Level 5 restrictions risk pushing economy into double-dip recession
If our economic strategy is open and close and wait for a vaccine, then the dangers are obvious
A woman passes a mural in Dublin city centre as the Government prepares to sign off on plans to introduce further country-wide restrictions. Photograph: Niall Carson/PA Wire
Dundrum shopping centre on Monday afternoon: the consumer-facing part of the domestic economy will now take a further heavy beating and permanent closures look inevitable Photograph Nick Bradshaw/The Irish Times
The Irish economic recovery from the first Covid-19 recession looks set to be halted by tough new restrictions.
Not only in Ireland but across Europe there are now fears of a double-dip recession as restrictions are imposed in response to rapidly-increasing case numbers. The economic damage results not only from the immediate impact of the restrictions, which will be substantial, but also from the wider impact on economic confidence.
In deciding to move to a much tougher level of restrictions – under level 5 – the Government is opting to take a higher level of economic cost in the short term ,in the hope that by December the virus levels fall much lower. The call is that it is better to crack down now rather than risk having to later increase restrictions further. Were the virus to spread quickly further that would also bring big economic as well as health risks.
However by shutting down so much of the economy again, the Government is also imposing economic pain.The risk, beyond the initial cost, is that we now appear to be heading for a period of successively opening and shutting large parts of the economy moving into 2021, with big impacts on consumer and business confidence. Taoiseach Micheál Martin referred to this risk in his address .when he said we need a vaccine. A key theme of business reaction to the announcement was the risks this opening and closing would bring.

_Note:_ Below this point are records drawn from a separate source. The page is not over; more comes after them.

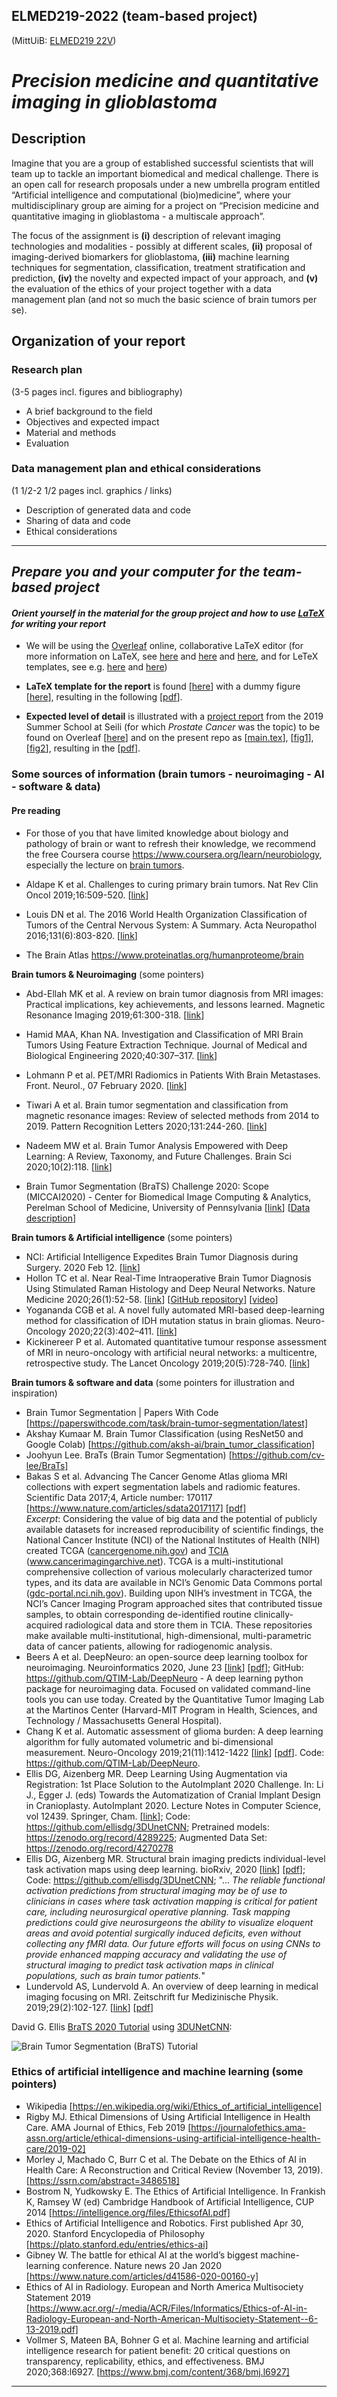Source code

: ## ELMED219-2022 (team-based project)

(MittUiB: [ELMED219 22V](https://mitt.uib.no/courses/33274))

# _Precision medicine and quantitative imaging in glioblastoma_



## Description
Imagine that you are a group of established successful scientists that will team up to tackle an important biomedical and medical challenge. There is an open call for research proposals under a new umbrella program entitled “Artificial intelligence and computational (bio)medicine”, where your multidisciplinary group are aiming for a project on “Precision medicine and quantitative imaging in glioblastoma - a multiscale approach”.

The focus of the assignment is **(i)** description of relevant imaging technologies and modalities - possibly at different scales, **(ii)** proposal of imaging-derived biomarkers for glioblastoma, **(iii)** machine learning techniques for segmentation, classification, treatment stratification and prediction, **(iv)** the novelty and expected impact of your approach, and **(v)** the evaluation of the ethics of your project together with a data management plan (and not so much the basic science of brain tumors per se).


## Organization of your report

### Research plan
(3-5 pages incl. figures and bibliography)
 - A brief background to the field
 - Objectives and expected impact
 - Material and methods
 - Evaluation

### Data management plan and ethical considerations
(1 1/2-2 1/2 pages incl. graphics / links)
 - Description of generated data and code
 - Sharing of data and code
 - Ethical considerations

-----------------------------------
## *Prepare you and your computer for the team-based project*



#### *Orient yourself in the material for the group project and how to use [LaTeX](https://www.latex-project.org) for writing your report*
<!-- _Note: Details will be modified and added before the course start_ -->

- We will be using the [Overleaf](https://www.overleaf.com) online, collaborative LaTeX editor (for more information on LaTeX, see [here](https://en.wikipedia.org/wiki/LaTeX) and [here](https://www.tug.org/pracjourn/2007-4/senthil/senthil.pdf) and [here](https://mildopinions.wordpress.com/2008/07/07/why-i-use-latex-in-biology), and for LeTeX templates, see e.g. [here](https://www.overleaf.com/latex/templates/template-for-submissions-to-molecular-systems-biology/kyxgttpbzhht) and [here](https://www.overleaf.com/latex/templates/tagged/academic-journal))

- **LaTeX template for the report**  is found [[here](./latex-template/ELMED219_2021_project_team_k.tex)] with a dummy figure [[here](./latex-template/elmed219_dummy_fig.png)], resulting in the following [[pdf](./latex-template/ELMED219_2021_project_team_k.pdf)].

- **Expected level of detail** is illustrated with a [project report](https://www.overleaf.com/read/xwjxwcnpzhqv) from the 2019 Summer School at Seili (for which *Prostate Cancer* was the topic) to be found on Overleaf [[here](https://www.overleaf.com/project/5ec71af71aca320001385354)] and on the present repo as [[main.tex](./latex-template/Seili_2020_example/main.tex)],  [[fig1](./latex-template/Seili_2020_example/Fig1_The_process_of_autoEncoder.png)], [[fig2](./latex-template/Seili_2020_example/Fig2_Overview_of_the_process.png)], resulting in the [[pdf](./latex-template/Seili_2020_example/Seili_2020_project_template.pdf)].



### Some sources of information  (brain tumors - neuroimaging - AI - software & data)<br>


#### Pre reading

  - For those of you that have limited knowledge about biology and pathology of brain or want to refresh their knowledge, we recommend the free Coursera course
  https://www.coursera.org/learn/neurobiology, especially the lecture on [brain tumors](https://www.coursera.org/lecture/neurobiology/brain-tumors-fUcn4).
  - Aldape K et al. Challenges to curing primary brain tumors. Nat Rev Clin Oncol 2019;16:509-520.  [[link](https://www.nature.com/articles/s41571-019-0177-5)]

  - Louis DN et al. The 2016 World Health Organization Classification of Tumors of the Central Nervous System: A Summary. Acta Neuropathol 2016;131(6):803-820. [[link](https://link.springer.com/article/10.1007/s00401-016-1545-1)]

  - The Brain Atlas https://www.proteinatlas.org/humanproteome/brain


**Brain tumors & Neuroimaging** (some pointers)

- Abd-Ellah MK et al. A review on brain tumor diagnosis from MRI images: Practical implications, key achievements, and lessons learned. Magnetic Resonance Imaging 2019;61:300-318. [[link](https://www.sciencedirect.com/science/article/pii/S0730725X18304302)]
- Hamid MAA, Khan NA. Investigation and Classification of MRI Brain Tumors Using Feature Extraction Technique. Journal of Medical and Biological Engineering 2020;40:307–317. [[link](https://link.springer.com/article/10.1007/s40846-020-00510-1)]
- Lohmann P et al. PET/MRI Radiomics in Patients With Brain Metastases. Front. Neurol., 07 February 2020. [[link](https://www.frontiersin.org/articles/10.3389/fneur.2020.00001/full)]
- Tiwari A et al. Brain tumor segmentation and classification from magnetic resonance images: Review of selected methods from 2014 to 2019. Pattern Recognition Letters 2020;131:244-260. [[link](https://www.sciencedirect.com/science/article/pii/S016786551930340X)]
- Nadeem MW et al. Brain Tumor Analysis Empowered with Deep Learning: A Review, Taxonomy, and Future Challenges. Brain Sci 2020;10(2):118. [[link](https://www.ncbi.nlm.nih.gov/pmc/articles/PMC7071415)]

- Brain Tumor Segmentation (BraTS) Challenge 2020: Scope  (MICCAI2020) - Center for Biomedical Image Computing & Analytics, Perelman School of Medicine, University of Pennsylvania [[link](https://www.med.upenn.edu/cbica/brats2020)] [[Data description](https://www.med.upenn.edu/cbica/brats2020/data.html)]


**Brain tumors & Artificial intelligence** (some pointers)

- NCI: Artificial Intelligence Expedites Brain Tumor Diagnosis during Surgery. 2020 Feb 12. [[link](https://www.cancer.gov/news-events/cancer-currents-blog/2020/artificial-intelligence-brain-tumor-diagnosis-surgery#:~:text=Now%2C%20a%20new%20study%20shows,tumor%20tissue%20from%20healthy%20tissue)]
- Hollon TC et al. Near Real-Time Intraoperative Brain Tumor Diagnosis Using Stimulated Raman Histology and Deep Neural Networks. Nature Medicine 2020;26(1):52-58. [[link](https://www.nature.com/articles/s41591-019-0715-9)]  [[GitHub repository](https://github.com/toddhollon/srh_cnn)] [[video](https://labblog.uofmhealth.org/health-tech/artificial-intelligence-improves-brain-tumor-diagnosis?utm_source=youtube&utm_medium=organic&utm_campaign=ai_neuro&utm_content=labblog)]
- Yogananda CGB et al. A novel fully automated MRI-based deep-learning method for classification of IDH mutation status in brain gliomas. Neuro-Oncology 2020;22(3):402–411. [[link](https://watermark.silverchair.com/noz199.pdf?token=AQECAHi208BE49Ooan9kkhW_Ercy7Dm3ZL_9Cf3qfKAc485ysgAAAsQwggLABgkqhkiG9w0BBwagggKxMIICrQIBADCCAqYGCSqGSIb3DQEHATAeBglghkgBZQMEAS4wEQQM_l0qCe0X3j7sec-zAgEQgIICd-ksYewnKy45LqXTHXhHOAzzJHK3d4tFLFHnfz8trcRb48Op3XkTRQnJTc68VoXcq-91GkhszdO1gk8fttfzAwFwW5XMt_eLL4rqoKEbl2mNWd3wzyvmluUTIWhhmnLFvEWPTHh6PW1CpBxGu_T3RwFvulqSVi-DWv_K37kCY4DY-5nROmyiX6ZI0G77UhPodnbG0S8LjAz02cK0xfz2fpahloSHSm8TfTzWz_AlUKLJEKmdNMVQuy9x7uhAHVYQwf_sS6Q2gAz09ETmmfO3DzwPA34F_ss3vszaphRudvW1aMteB9K6eqWYmqOiMfI4r8LFM_fzoLzLk9JvtQJv8KjJXkOorVG7oVFh-jiIrOnQgV1IJ0xKYLv1maRksi6J4SmpO0gDY5XXVH8Vih99007mvG_nr-E7UtFz5dUUyzERxW6O_1dvClEjpokBpDP-JBxyOwibwNQobzV8c4sT7n99wIVWOgwwJNEKADqHYECBuEH2wO0NT0_pBlJx0JAJQL8i-dg949euJo_gKqq8DHOymDDkaEd4o-QXgsJ5bMZiZ3iiH-xUAlJsdh2UxLLGCEKezghbLN40_qf_yVhH-NLM_8JbTI-nVuxH2a-dIaHAu0Q_YmHpItMRzBYxNrud99epxTorOe1RgKGhr2Hp8Xb7EGYvJNDC-4ymCTWlB2pET8NudI1e7YZBRH9UDmc6GYJbZnryuYbpWUvR5_rm7FicF8-gysEn9cIVW6vycxsLPompsjQhXrkLJWYOCLBt1P1_blJVk8ASUpzOTPNjhngR4ZfGdgs8_aRF-15kzdsqDA2Id1QqMwZsXRL8PtydJWMP3HXkM3k)]
- Kickinereer P et al. Automated quantitative tumour response assessment of MRI in neuro-oncology with artificial neural networks: a multicentre, retrospective study. The Lancet Oncology 2019;20(5):728-740. [[link](https://www.thelancet.com/journals/lanonc/article/PIIS1470-2045(19)30098-1/fulltext)]

**Brain tumors & software and data** (some pointers for illustration and inspiration)

- Brain Tumor Segmentation | Papers With Code [https://paperswithcode.com/task/brain-tumor-segmentation/latest]
- Akshay Kumaar M. Brain Tumor Classification (using ResNet50 and Google Colab)  [https://github.com/aksh-ai/brain_tumor_classification]
- Joohyun Lee. BraTs (Brain Tumor Segmentation) [https://github.com/cv-lee/BraTs]
- Bakas S et al. Advancing The Cancer Genome Atlas glioma MRI collections with expert segmentation labels and radiomic features. Scientific Data 2017;4, Article number: 170117 [https://www.nature.com/articles/sdata2017117] [[pdf](https://www.nature.com/articles/sdata2017117.pdf)]<br>
*Excerpt*: Considering the value of big data and the potential of publicly available datasets for increased reproducibility of scientific findings, the National Cancer Institute (NCI) of the National Institutes of Health (NIH) created TCGA ([cancergenome.nih.gov](https://www.cancer.gov/about-nci/organization/ccg/research/structural-genomics/tcga)) and [TCIA](https://link.springer.com/article/10.1007/s10278-013-9622-7) (www.cancerimagingarchive.net). TCGA is a multi-institutional comprehensive collection of various molecularly characterized tumor types, and its data are available in NCI’s Genomic Data Commons portal ([gdc-portal.nci.nih.gov](https://portal.gdc.cancer.gov)). Building upon NIH’s investment in TCGA, the NCI’s Cancer Imaging Program approached sites that contributed tissue samples, to obtain corresponding de-identified routine clinically-acquired radiological data and store them in TCIA. These repositories make available multi-institutional, high-dimensional, multi-parametric data of cancer patients, allowing for radiogenomic analysis.
- Beers A et al. DeepNeuro: an open-source deep learning toolbox for neuroimaging. Neuroinformatics 2020, June 23 [[link]( https://link.springer.com/article/10.1007/s12021-020-09477-5)] [[pdf](https://link.springer.com/content/pdf/10.1007/s12021-020-09477-5.pdf)]; GitHub: https://github.com/QTIM-Lab/DeepNeuro - A deep learning python package for neuroimaging data. Focused on validated command-line tools you can use today. Created by the Quantitative Tumor Imaging Lab at the Martinos Center (Harvard-MIT Program in Health, Sciences, and Technology / Massachusetts General Hospital).
- Chang K et al. Automatic assessment of glioma burden: A deep learning algorithm for fully automated volumetric and bi-dimensional measurement. Neuro-Oncology 2019;21(11):1412-1422 [[link](https://academic.oup.com/neuro-oncology/article/21/11/1412/5514498)] [[pdf](https://scholar.google.com/scholar_url?url=https://academic.oup.com/neuro-oncology/article-pdf/21/11/1412/30391573/noz106.pdf&hl=en&sa=T&oi=ucasa&ct=ufr&ei=de7jX5XYM4-Ny9YPjJ6xwAs&scisig=AAGBfm2TQE4zFdIsfPkZZOKNbcylAzCecA)]. Code: https://github.com/QTIM-Lab/DeepNeuro.
- Ellis DG, Aizenberg MR. Deep Learning Using Augmentation via Registration: 1st Place Solution to the AutoImplant 2020 Challenge. In: Li J., Egger J. (eds) Towards the Automatization of Cranial Implant Design in Cranioplasty. AutoImplant 2020. Lecture Notes in Computer Science, vol 12439. Springer, Cham. [[link](https://link.springer.com/chapter/10.1007%2F978-3-030-64327-0_6)]; Code: https://github.com/ellisdg/3DUnetCNN; Pretrained models: https://zenodo.org/record/4289225; Augmented Data Set: https://zenodo.org/record/4270278
- Ellis DG, Aizenberg MR. Structural brain imaging predicts individual-level task activation maps using deep learning. bioRxiv, 2020 [[link](https://www.biorxiv.org/content/10.1101/2020.10.05.306951v1)] [[pdf](https://www.biorxiv.org/content/10.1101/2020.10.05.306951v1.full.pdf)]; Code: https://github.com/ellisdg/3DUnetCNN;   "... _The reliable functional activation predictions from structural imaging may be of use to clinicians in cases where task activation mapping is critical for patient care, including neurosurgical operative planning. Task mapping predictions could give neurosurgeons the ability to visualize eloquent areas and avoid potential surgically induced deficits, even without collecting any fMRI data. Our future efforts will focus on using CNNs to provide enhanced mapping accuracy and validating the use of structural imaging to predict task activation maps in clinical populations, such as brain tumor patients._"
- Lundervold AS, Lundervold A. An overview of deep learning in medical imaging focusing on MRI. Zeitschrift fur Medizinische Physik. 2019;29(2):102-127. [[link](https://www.sciencedirect.com/science/article/pii/S0939388918301181)] [[pdf](https://reader.elsevier.com/reader/sd/pii/S0939388918301181?token=F0F5572A8CA576BB20A27E381932486EAD2ECEAA5FEE098EAE183438F8BA7A989E8046160DDE10526E3698BD6D27784A)]


David G. Ellis [BraTS 2020 Tutorial](https://github.com/ellisdg/3DUnetCNN/tree/master/examples/brats2020) using [3DUNetCNN](https://github.com/ellisdg/3DUnetCNN):<br>

![Brain Tumor Segmentation (BraTS) Tutorial](https://github.com/ellisdg/3DUnetCNN/raw/master/legacy/doc/tumor_segmentation_illusatration.gif)

### Ethics of artificial intelligence and machine learning (some pointers)
- Wikipedia [https://en.wikipedia.org/wiki/Ethics_of_artificial_intelligence]
- Rigby MJ. Ethical Dimensions of Using Artificial Intelligence in Health Care. AMA Journal of Ethics, Feb 2019 [https://journalofethics.ama-assn.org/article/ethical-dimensions-using-artificial-intelligence-health-care/2019-02]
- Morley J, Machado C, Burr C et al. The Debate on the Ethics of AI in Health Care: A Reconstruction and Critical Review (November 13, 2019). [https://ssrn.com/abstract=3486518]
- Bostrom N, Yudkowsky E. The Ethics of Artificial Intelligence. In Frankish K, Ramsey W (ed) Cambridge Handbook of Artificial Intelligence, CUP 2014   [https://intelligence.org/files/EthicsofAI.pdf]
- Ethics of Artificial Intelligence and Robotics. First published Apr 30, 2020. Stanford Encyclopedia of Philosophy [https://plato.stanford.edu/entries/ethics-ai]
- Gibney W. The battle for ethical AI at the world’s biggest machine-learning conference. Nature news 20 Jan 2020 [https://www.nature.com/articles/d41586-020-00160-y]
- Ethics of AI in Radiology. European and North America Multisociety Statement 2019 [https://www.acr.org/-/media/ACR/Files/Informatics/Ethics-of-AI-in-Radiology-European-and-North-American-Multisociety-Statement--6-13-2019.pdf]
- Vollmer S, Mateen BA, Bohner G et al. Machine learning and artificial intelligence research for patient benefit: 20 critical questions on transparency, replicability, ethics, and effectiveness. BMJ 2020;368:l6927. [https://www.bmj.com/content/368/bmj.l6927]


__________________________________________________________________________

If our economic strategy is open and close and wait for a vaccine, then the risks are obvious. Confidence would be fragile until a vaccine was in sight. Consumer spending would suffer as would business investment.
As during the initial period in the spring and summer, the restrictions being imposed in Ireland look generally tighter than what will happen elsewhere in Europe. The immediate impact will be on people going back on to the pandemic unemployment payment (PUP), pushing the already stratospheric youth unemployment rate of close to 40 per cent sharply higher.

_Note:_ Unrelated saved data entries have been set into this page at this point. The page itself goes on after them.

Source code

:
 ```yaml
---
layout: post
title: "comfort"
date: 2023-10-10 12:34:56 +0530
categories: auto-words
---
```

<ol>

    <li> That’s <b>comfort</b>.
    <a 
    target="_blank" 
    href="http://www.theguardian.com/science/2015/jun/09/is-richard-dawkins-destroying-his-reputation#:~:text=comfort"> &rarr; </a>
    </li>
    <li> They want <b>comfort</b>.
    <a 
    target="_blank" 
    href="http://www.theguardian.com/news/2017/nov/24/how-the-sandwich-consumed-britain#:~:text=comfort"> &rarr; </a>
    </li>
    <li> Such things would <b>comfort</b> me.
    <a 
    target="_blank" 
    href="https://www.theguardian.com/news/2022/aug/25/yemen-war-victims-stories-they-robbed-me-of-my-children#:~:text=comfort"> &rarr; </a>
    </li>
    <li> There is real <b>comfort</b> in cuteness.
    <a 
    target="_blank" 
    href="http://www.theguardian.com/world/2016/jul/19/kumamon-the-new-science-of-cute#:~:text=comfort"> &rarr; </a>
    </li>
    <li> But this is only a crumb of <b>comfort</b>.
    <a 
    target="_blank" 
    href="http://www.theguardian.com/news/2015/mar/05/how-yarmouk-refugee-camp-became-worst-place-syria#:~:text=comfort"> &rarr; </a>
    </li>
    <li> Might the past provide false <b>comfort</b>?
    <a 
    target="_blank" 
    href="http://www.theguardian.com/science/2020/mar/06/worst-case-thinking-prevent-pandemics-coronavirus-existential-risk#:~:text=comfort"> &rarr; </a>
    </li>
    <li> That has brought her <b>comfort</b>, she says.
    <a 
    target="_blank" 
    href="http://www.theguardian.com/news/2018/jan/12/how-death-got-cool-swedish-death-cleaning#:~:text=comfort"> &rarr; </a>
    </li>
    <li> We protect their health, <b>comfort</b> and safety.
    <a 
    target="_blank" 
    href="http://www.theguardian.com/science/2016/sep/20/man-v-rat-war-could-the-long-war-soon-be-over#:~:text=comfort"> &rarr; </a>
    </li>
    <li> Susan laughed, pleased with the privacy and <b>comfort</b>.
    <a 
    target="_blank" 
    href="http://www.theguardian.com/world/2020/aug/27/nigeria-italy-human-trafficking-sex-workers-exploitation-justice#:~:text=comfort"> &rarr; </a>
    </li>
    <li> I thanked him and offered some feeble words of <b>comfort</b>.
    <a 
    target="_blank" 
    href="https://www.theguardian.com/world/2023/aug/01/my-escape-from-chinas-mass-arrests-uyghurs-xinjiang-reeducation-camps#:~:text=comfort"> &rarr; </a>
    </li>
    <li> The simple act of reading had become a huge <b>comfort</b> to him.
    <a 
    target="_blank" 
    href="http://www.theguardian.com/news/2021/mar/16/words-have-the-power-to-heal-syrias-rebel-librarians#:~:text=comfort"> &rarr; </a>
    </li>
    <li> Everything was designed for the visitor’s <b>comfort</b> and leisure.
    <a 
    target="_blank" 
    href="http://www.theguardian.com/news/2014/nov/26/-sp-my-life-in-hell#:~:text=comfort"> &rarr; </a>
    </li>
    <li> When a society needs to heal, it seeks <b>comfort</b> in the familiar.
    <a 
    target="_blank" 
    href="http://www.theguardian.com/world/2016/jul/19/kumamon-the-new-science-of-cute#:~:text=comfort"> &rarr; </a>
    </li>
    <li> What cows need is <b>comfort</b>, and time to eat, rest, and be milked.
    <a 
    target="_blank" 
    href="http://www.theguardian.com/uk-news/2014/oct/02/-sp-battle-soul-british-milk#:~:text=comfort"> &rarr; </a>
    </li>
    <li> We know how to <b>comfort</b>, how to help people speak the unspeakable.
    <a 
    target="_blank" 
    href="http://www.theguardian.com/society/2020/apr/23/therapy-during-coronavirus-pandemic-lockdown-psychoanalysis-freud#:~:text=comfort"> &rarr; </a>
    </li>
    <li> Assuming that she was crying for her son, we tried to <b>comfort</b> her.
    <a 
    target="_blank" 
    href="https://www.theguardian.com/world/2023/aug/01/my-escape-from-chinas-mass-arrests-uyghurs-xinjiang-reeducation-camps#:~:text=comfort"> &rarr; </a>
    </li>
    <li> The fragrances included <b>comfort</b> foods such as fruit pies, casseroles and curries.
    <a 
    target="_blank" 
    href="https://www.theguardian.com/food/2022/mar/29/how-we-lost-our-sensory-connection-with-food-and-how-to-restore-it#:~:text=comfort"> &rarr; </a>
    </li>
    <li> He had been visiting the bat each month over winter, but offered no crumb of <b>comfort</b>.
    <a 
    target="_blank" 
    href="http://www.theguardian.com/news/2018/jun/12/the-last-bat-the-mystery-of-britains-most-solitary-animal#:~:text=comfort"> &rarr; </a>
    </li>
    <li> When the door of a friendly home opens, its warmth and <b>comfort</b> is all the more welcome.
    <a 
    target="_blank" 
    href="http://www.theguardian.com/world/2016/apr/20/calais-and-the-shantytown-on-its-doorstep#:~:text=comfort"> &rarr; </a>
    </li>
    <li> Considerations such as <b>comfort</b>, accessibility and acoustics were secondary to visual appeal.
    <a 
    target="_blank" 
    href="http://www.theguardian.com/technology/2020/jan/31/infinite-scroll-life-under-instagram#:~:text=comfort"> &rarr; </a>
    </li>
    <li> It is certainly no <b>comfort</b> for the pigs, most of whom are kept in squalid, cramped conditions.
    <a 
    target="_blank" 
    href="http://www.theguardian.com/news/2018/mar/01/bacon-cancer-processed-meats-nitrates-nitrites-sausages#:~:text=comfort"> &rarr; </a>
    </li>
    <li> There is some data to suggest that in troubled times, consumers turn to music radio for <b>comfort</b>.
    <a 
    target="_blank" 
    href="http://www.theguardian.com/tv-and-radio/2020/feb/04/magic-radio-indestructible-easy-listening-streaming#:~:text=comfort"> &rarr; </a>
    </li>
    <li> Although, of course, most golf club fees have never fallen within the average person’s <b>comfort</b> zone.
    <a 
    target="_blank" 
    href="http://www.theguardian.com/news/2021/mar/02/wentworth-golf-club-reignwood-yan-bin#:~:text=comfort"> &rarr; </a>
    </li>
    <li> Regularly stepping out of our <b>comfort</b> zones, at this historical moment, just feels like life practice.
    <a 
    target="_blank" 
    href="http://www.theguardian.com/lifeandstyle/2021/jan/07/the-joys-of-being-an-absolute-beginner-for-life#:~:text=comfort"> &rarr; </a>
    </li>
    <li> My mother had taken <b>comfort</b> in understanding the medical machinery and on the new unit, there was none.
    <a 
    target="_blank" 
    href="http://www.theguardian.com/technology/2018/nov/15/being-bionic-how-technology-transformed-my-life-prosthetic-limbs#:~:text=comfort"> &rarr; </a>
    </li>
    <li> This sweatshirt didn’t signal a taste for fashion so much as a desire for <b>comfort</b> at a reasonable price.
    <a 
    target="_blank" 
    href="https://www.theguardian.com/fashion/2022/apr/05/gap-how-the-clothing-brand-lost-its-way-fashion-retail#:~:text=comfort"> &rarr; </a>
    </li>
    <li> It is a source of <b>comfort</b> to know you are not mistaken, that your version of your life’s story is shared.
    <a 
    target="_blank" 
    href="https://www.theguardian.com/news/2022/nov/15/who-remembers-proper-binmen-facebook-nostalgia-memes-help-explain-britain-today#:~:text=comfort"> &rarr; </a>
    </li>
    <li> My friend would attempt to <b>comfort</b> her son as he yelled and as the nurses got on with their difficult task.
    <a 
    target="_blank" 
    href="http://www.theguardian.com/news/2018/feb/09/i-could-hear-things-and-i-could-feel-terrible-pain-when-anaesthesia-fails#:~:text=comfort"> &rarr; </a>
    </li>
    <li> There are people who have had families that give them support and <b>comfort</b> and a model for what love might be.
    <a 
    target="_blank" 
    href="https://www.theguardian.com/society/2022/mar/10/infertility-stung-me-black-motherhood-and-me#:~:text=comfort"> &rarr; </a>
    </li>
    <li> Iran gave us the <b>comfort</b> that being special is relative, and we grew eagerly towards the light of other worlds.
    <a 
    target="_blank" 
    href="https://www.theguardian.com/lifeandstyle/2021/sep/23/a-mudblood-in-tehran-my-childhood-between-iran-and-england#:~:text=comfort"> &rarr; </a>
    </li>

More than 150,000 people could now move back on to the PUP in the weeks ahead, and the cost to the exchequer of the six-week restrictions is likely to be around €1.5 billion in total, according to official estimates .The PUP has risen from a floor of under 220,000 to close to 250,000 in recent weeks, and could head back towards 400,000.
Beyond that it depends how the situation develops. Department of Finance forecasts, published with the budget, are that successive serious shutdowns on this scale through 2021 would effectively stall economic recovery next year, keep the unemployment rate in the 14-15 per cent range and push the budget deficit €4 billion to €5 billion higher.
We are, of course, a long way from knowing how next year will pan out. The appearance of a vaccine could transform the situation. But in many European economies forecasters now see a danger of a double-dip recession in the fourth quarter of this year as economies head downwards again, albeit not as sharply as the first time. It looks as if the same will now happen here, certainly for the domestic economy and the jobs market.
One strength in Ireland’s position is that much of the multinational sector and parts of indigenous business have kept going, supporting jobs and tax revenues. But the consumer-facing part of the domestic economy will now take a further heavy beating and permanent closures look inevitable.
A key worry will be whether, when activity resumes after the latest restrictions ,some jobs will not come back . Much here may hang on what view employers take of the outlook moving into 2021.
Beyond the immediate shutdown the concern is what business are calling a saw-tooth shape to activity in the months ahead, with successive openings and closures leading to a rise and fall in activity. Chambers Ireland warned that this would be a worst case scenario, with businesses facing successive costs of restocking and reopening.
This kind of pattern would have a heavy impact on business and consumer confidence, and risks a wider spread of recession beyond the most-affected sectors further across the economy.